This is one of the biggest decisions we actually get to make in life. Sometimes, it is conscious and we actually choose, other times, it is subconscious and we simply slip into a life of work, routine and didn’t even realise it happened.
Having more of both time and money is possible, but requires a different choice, and that is not swapping your time for dollars. Instead, going down the path of investing – having your money work for you, instead of your working for money.
For some, this is a familiar path. One that may have been successful, while for others, significantly less successful, perhaps even disastrous…
If investing is something you have tried in the past, and it hasn’t worked for you, then please take a few moments to look at this approach instead, which will most probably address and perhaps fix the areas that didn’t work for you.
The three areas that we use to evaluate an investment, and its overall success, include the level of return (importantly, this is not the only thing), the time frame and the risks. As a trio, these provide a rock solid base to build from.
All Returns are not the same…
Many investors can fall into the trap of chasing returns, thinking higher return equals a better investment, but this is not necessarily so. Return may be “sliced up” and evaluated based on a few other measures.
What is the volatility of return – in other words, is there a level of consistency in return or was it a one hit wonder. Regular and consistent returns tend to provide a level of stability and comfort for many investors.
How did the time horizon match your needs?

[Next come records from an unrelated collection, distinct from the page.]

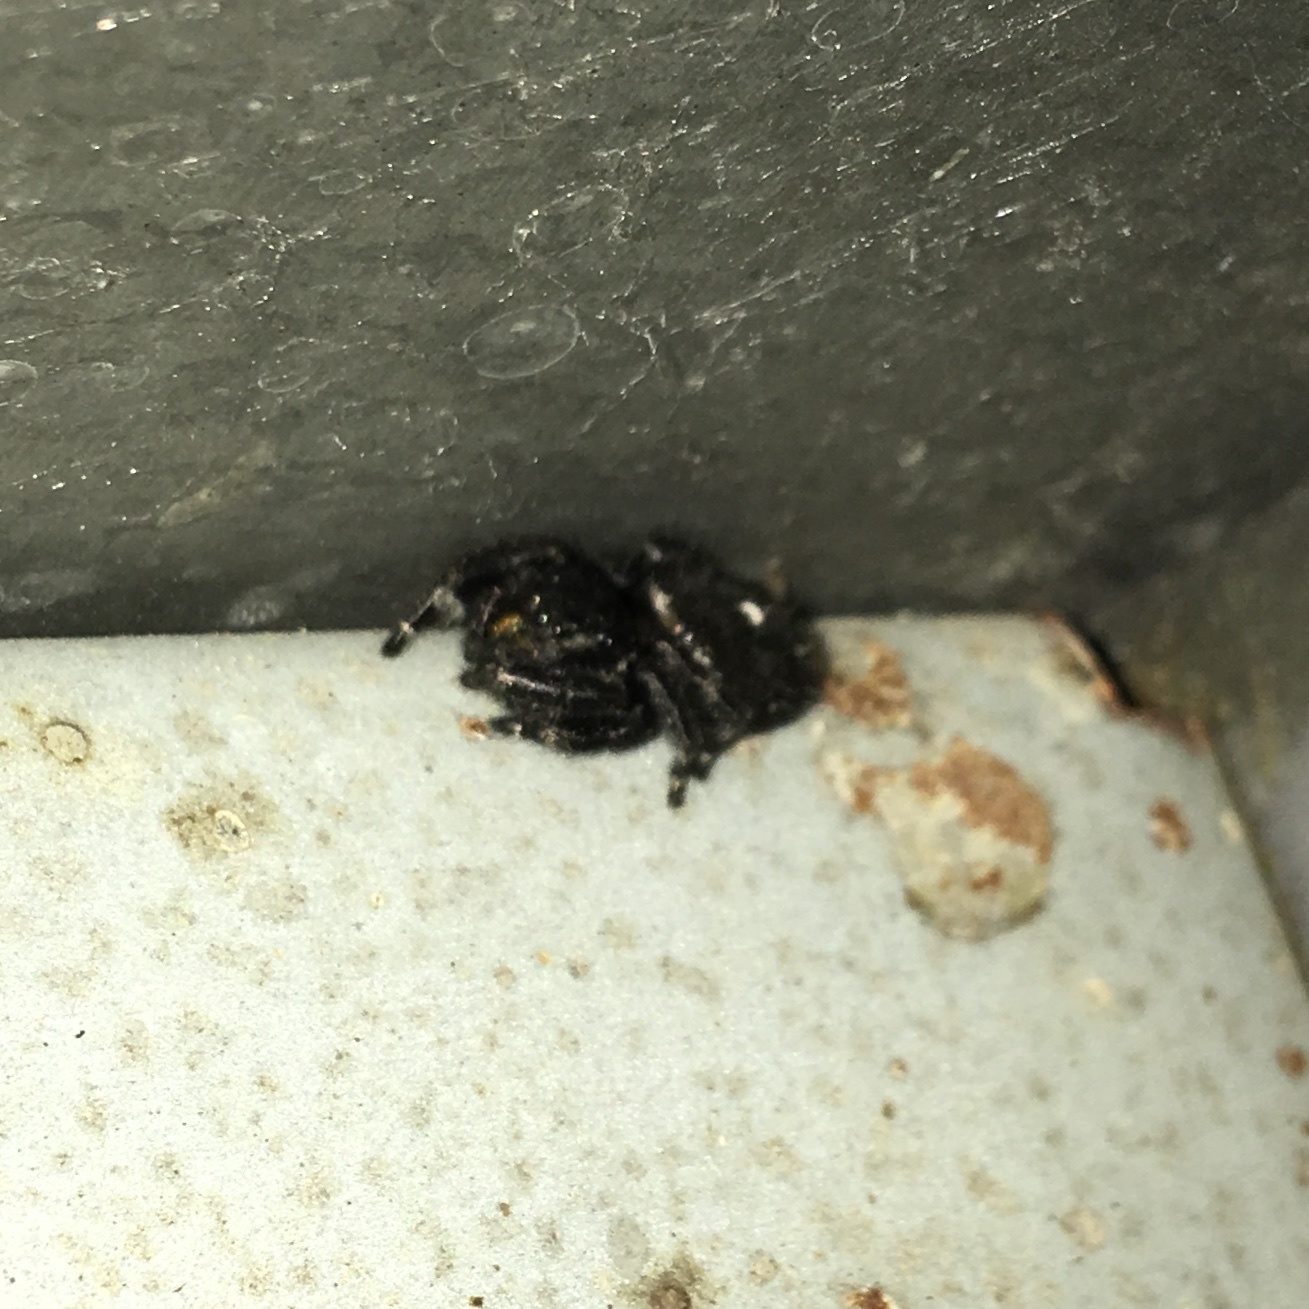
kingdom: Animalia
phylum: Arthropoda
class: Arachnida
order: Araneae
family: Salticidae
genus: Phidippus
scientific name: Phidippus audax
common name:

Some investments have a longer time line than others ie a longer term view is required, in order for the strategy to work for you, while some are very short term. Matching your investment choice to your actual needs is critical to avoid frustration and disappointment. For example, regular monthly income may be your need, and a long term share portfolio with dividends is unlikely to deliver what you are after. Equally, you may wish to have a passive income, in which case, day trading is unlikely to meet and match your needs!
Risks do vary
Just like returns, all risks are not the same either! Any investment requires an exposure to a level of risk – some risks being higher than others. The skill as an investor is selecting a level of risk that they are comfortable with and then identifying the type of return which goes along with that.
Just as important is knowing how defined the level of risk actually is. After all, if you made a decision based on a risk of say 5% and the actual risk was 30% you would almost certainly be pretty unhappy! As such, evaluating risk is one of, if not the most important elements in an investment decision.
Is there a magic pill strategy?
Well that really depends on what you are after but no would be the answer.
However, One strategy that ticks a lot of the investor boxes, is Covered Calls. This is a largely passive strategy, where returns are regular and in most cases, monthly.
As you learn more on how to apply this strategy, returns can be scaled up or down, to match your risk appetite and income needs, while risk in itself can be managed to a very high degree. When we talk about being managed to a high degree, we are talking the potential to limit your potential losses to a small and guaranteed maximum drawdown, and very few investments in the real world offer this level of protection. This is achieved using put options to help turn a covered call trade into a collar.
So did you want more time, more income, or maybe both?
If you were after more time back and more income opportunity, this may well be a strategy for you to explore further and enjoy its twin benefits of regular income and managed risk, working for you in a passive, low time input way.